I use Neovim with copilot.lua and CopilotChat.nvim. My understanding is the copilot.lua is a lua port of an “official” copilot plugin, and CopilotChat.nvim, and other assistant-like plugins are community efforts to provide Cursor-like features in Neovim.
My experience is that the copilot in-line plugin is very smooth, and massively helpful, and CopilotChat.nvim while very neat, is a bit rough around the edges. I’ve heard similar things about Avante.nvim and others.
It seems also that a lot of (probably ex VS-code) developers are jumping to Cursor for its AI features. I haven’t used Cursor personally, but its AI feature set seems very well integrated.
I’m reluctant to commit too much time into configuring Neovim AI plugins that may be superseded in the near-term. I’m curious to know what other people think. The tooling around AI seems to be developing at a much faster rate outside of Neovim than within it.
Are there any polished AI assistants that currently exist? Are there any on the horizon?
I am commenting to concur with your question. I am using nvim + llm on browser so far. The only tool I use is my plugin nvim-copy which allows me to efficiently copy context to provide to LLM. I have not been satisfied neither by IDEs like Cursor and Trae, nor by their counterpart nvim plugins.
There are two things I fear will slow down AI integration into nvim:
Trying to force nvim to behave like cursor which it won’t
The belief that the nvim spirit and AI assisted development are inherently mismatching
I am really looking forward to a plugin or separate TUI that comes from a terminal oriented perspective. The Claude code demos are the closes thing I’ve seen to an experience I can be excited about so far.
Avante seemed very polished, if very IDE-like, but I couldn’t get all its features working - most notably I couldn’t apply changes from the chat window to the buffer. I found a GitHub issue with people facing the same problem.
I really like CodeCompanion. And I’m using it now. It’s very configurable, and I use it as a floating chat window that I can quickly toggle. It feels very neovim-y. I like this mode of working, because 90% of the time I am just staring at the buffer I am editing, but I can quickly bring up the AI assistant if need to. I use it to ask questions, request edits to my buffer, and to write docstrings and unit tests. I haven’t explored its more advanced features (agents, workflows etc…), but they seem to have a pretty neat interface. It is modelled on Zed AI (which I haven’t tried). The documentation is really amazing, and the author is responsive and helpful.

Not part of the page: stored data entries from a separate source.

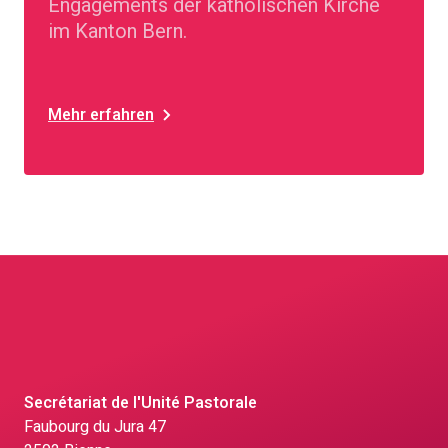
Engagements der katholischen Kirche
im Kanton Bern.
Mehr erfahren
Secrétariat de l'Unité Pastorale
Faubourg du Jura 47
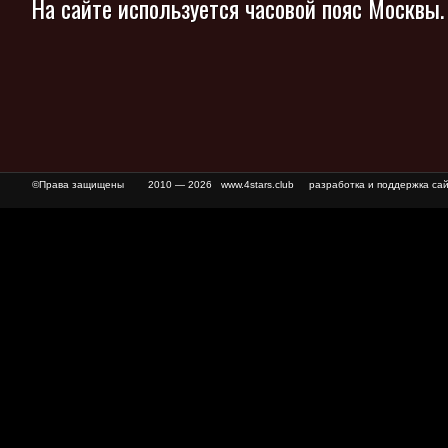
На сайте используется часовой пояс Москвы
©Права защищены
2010 — 2026 www.4stars.club разработка и поддержка сай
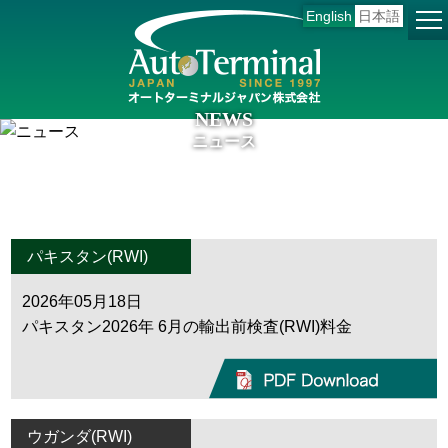
English
日本語
NEWS
ニュース
パキスタン(RWI)
2026年05月18日
パキスタン2026年 6月の輸出前検査(RWI)料金
ウガンダ(RWI)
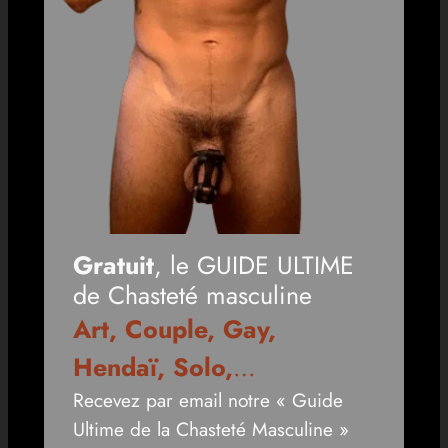
Gratuit
, le GUIDE ULTIME
de Chasteté masculine
Art, Couple, Gay,
Hendaï, Solo,
…
Recevez par email notre « Guide
Ultime de la Chasteté Masculine »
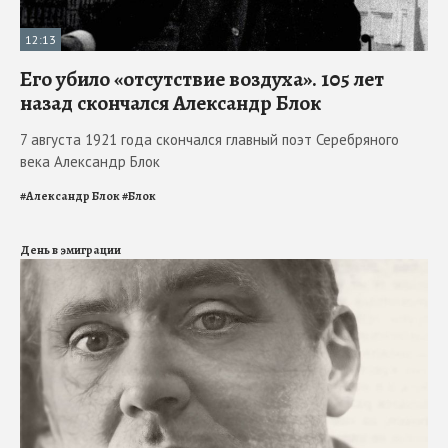
12:13
Его убило «отсутствие воздуха». 105 лет
назад скончался Александр Блок
7 августа 1921 года скончался главный поэт Серебряного
века Александр Блок
#
Александр Блок
#
Блок
День в эмиграции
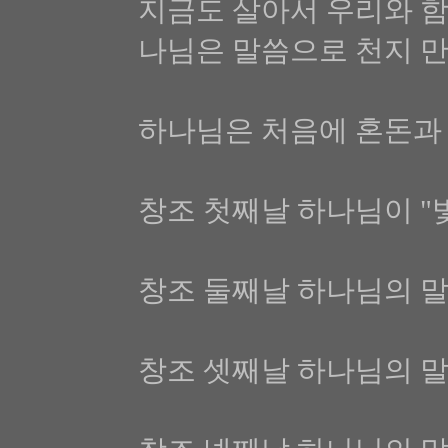
지금도 살아서 우리와 함
나님은 말씀으로 천지 
하나님은 처음에 혼돈과
창조 첫째날 하나님이 "
창조 둘째날 하나님의 
창조 셋째날 하나님의 말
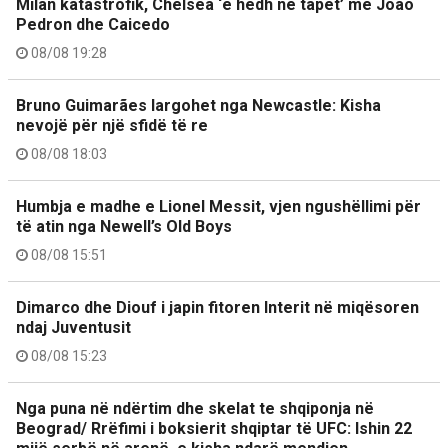
Milan katastrofik, Chelsea ‘e hedh në tapet’ me Joao
Pedron dhe Caicedo
08/08 19:28
Bruno Guimarães largohet nga Newcastle: Kisha
nevojë për një sfidë të re
08/08 18:03
Humbja e madhe e Lionel Messit, vjen ngushëllimi për
të atin nga Newell’s Old Boys
08/08 15:51
Dimarco dhe Diouf i japin fitoren Interit në miqësoren
ndaj Juventusit
08/08 15:23
Nga puna në ndërtim dhe skelat te shqiponja në
Beograd/ Rrëfimi i boksierit shqiptar të UFC: Ishin 22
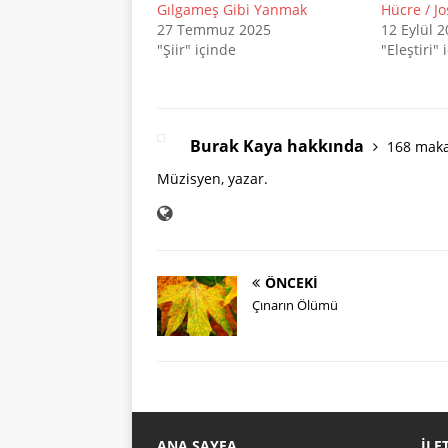
Gılgameş Gibi Yanmak
Hücre / J
27 Temmuz 2025
12 Eylül 
"Şiir" içinde
"Eleştiri" 
Burak Kaya hakkında
168 maka
Müzisyen, yazar.
ÖNCEKI
Çınarın Ölümü
ANA SAYFA
İLE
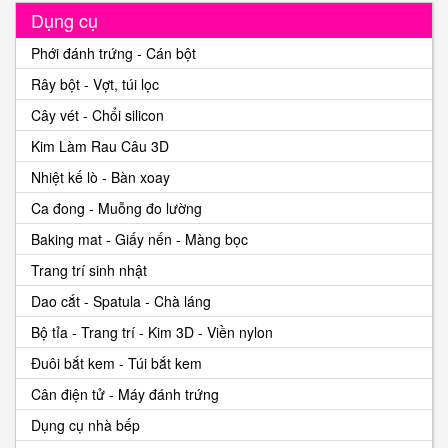
Dụng cụ
Phới đánh trứng - Cán bột
Rây bột - Vợt, túi lọc
Cây vét - Chổi silicon
Kim Làm Rau Câu 3D
Nhiệt kế lò - Bàn xoay
Ca đong - Muỗng đo lường
Baking mat - Giấy nến - Màng bọc
Trang trí sinh nhật
Dao cắt - Spatula - Chà láng
Bộ tỉa - Trang trí - Kim 3D - Viền nylon
Đuôi bắt kem - Túi bắt kem
Cân điện tử - Máy đánh trứng
Dụng cụ nhà bếp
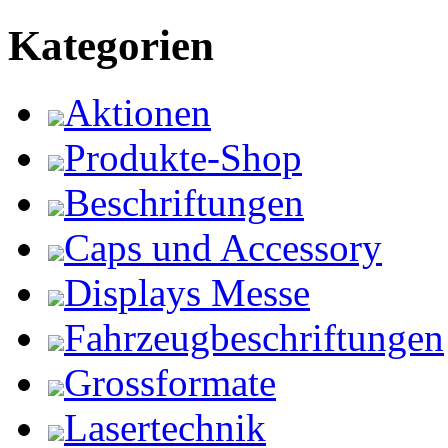
Kategorien
Aktionen
Produkte-Shop
Beschriftungen
Caps und Accessory
Displays Messe
Fahrzeugbeschriftungen
Grossformate
Lasertechnik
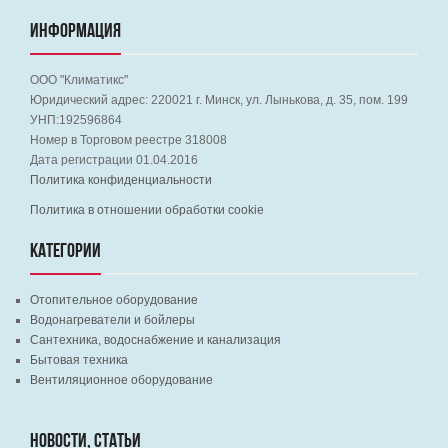
ИНФОРМАЦИЯ
ООО "Климатикс"
Юридический адрес:
220021
г. Минск, ул. Лынькова, д. 35, пом. 199
УНП:192596864
Номер в Торговом реестре 318008
Дата регистрации 01.04.2016
Политика конфиденциальности
Политика в отношении обработки cookie
КАТЕГОРИИ
Отопительное оборудование
Водонагреватели и бойлеры
Сантехника, водоснабжение и канализация
Бытовая техника
Вентиляционное оборудование
НОВОСТИ, СТАТЬИ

CopilotChat is similar to CodeCompanion, but I found the documentation worse, there to be fewer features, and for it to be a little less polished.
I’m still pretty curious to see where AI integration in neovim goes, but for now I’m reasonably satisfied with CodeCompanion.
I’ve been using a combo of copilot.vim (only enabled with key command) and gp.nvim and I like the targeted way I can use them to my advantage. No autocomplete, just sending snippets or starting chats. If I want to go full agent I use Roo Code or Aider.